* Document passage
______________________________

# Add metadata to zipped shapefile

* `pyshp`: https://github.com/GeospatialPython/pyshp
* `pyshp` doesn't appear to support writing metadata: https://github.com/GeospatialPython/pyshp/issues/77, https://gis.stackexchange.com/questions/57635/updating-attributes-using-pyshp
* `arcpy_metadata`: https://github.com/ucd-cws/arcpy_metadata

Metadata stored as XML in shapefile folder.

______________________________

* Short exercise a
Based on the notes on adding metadata to a zipped shapefile, explain what they say about pyshp and metadata, and where the metadata is kept.

* Data records
______________________________

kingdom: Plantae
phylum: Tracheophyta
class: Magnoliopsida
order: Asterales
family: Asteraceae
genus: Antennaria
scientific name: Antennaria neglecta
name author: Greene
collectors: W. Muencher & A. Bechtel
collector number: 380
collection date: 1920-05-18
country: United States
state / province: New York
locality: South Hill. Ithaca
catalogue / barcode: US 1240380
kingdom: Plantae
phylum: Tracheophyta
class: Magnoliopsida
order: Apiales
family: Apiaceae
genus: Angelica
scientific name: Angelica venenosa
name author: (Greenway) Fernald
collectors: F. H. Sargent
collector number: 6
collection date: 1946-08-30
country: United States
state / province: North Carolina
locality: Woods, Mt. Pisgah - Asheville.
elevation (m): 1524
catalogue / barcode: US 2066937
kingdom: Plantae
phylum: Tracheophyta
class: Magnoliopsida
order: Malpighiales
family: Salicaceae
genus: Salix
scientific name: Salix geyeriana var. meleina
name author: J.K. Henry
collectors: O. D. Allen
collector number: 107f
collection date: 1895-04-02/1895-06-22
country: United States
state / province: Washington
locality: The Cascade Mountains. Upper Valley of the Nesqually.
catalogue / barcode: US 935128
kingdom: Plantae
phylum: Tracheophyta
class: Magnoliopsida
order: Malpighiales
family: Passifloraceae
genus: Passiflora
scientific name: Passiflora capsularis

______________________________

* Short exercise b
Please format the rows as a two-column CSV with a header line naming the columns field and value, giving each field name and its value in its own quoted field with line breaks turned into spaces. Begin at the row line that has "order: Apiales" and stop after the last line of the rows.

* Task solution a
The notes say that pyshp doesn't appear to support writing metadata, and they point to a pyshp GitHub issue and a GIS Stack Exchange question on this. They also state that the metadata is stored as XML in the shapefile folder.

* Task solution b
field,value
"order:","Apiales"
"family:","Apiaceae"
"genus:","Angelica"
"scientific name:","Angelica venenosa"
"name author:","(Greenway) Fernald"
"collectors:","F. H. Sargent"
"collector number:","6"
"collection date:","1946-08-30"
"country:","United States"
"state / province:","North Carolina"
"locality:","Woods, Mt. Pisgah - Asheville."
"elevation (m):","1524"
"catalogue / barcode:","US 2066937"
"kingdom:","Plantae"
"phylum:","Tracheophyta"
"class:","Magnoliopsida"
"order:","Malpighiales"
"family:","Salicaceae"
"genus:","Salix"
"scientific name:","Salix geyeriana var. meleina"
"name author:","J.K. Henry"
"collectors:","O. D. Allen"
"collector number:","107f"
"collection date:","1895-04-02/1895-06-22"
"country:","United States"
"state / province:","Washington"
"locality:","The Cascade Mountains. Upper Valley of the Nesqually."
"catalogue / barcode:","US 935128"
"kingdom:","Plantae"
"phylum:","Tracheophyta"
"class:","Magnoliopsida"
"order:","Malpighiales"
"family:","Passifloraceae"
"genus:","Passiflora"
"scientific name:","Passiflora capsularis"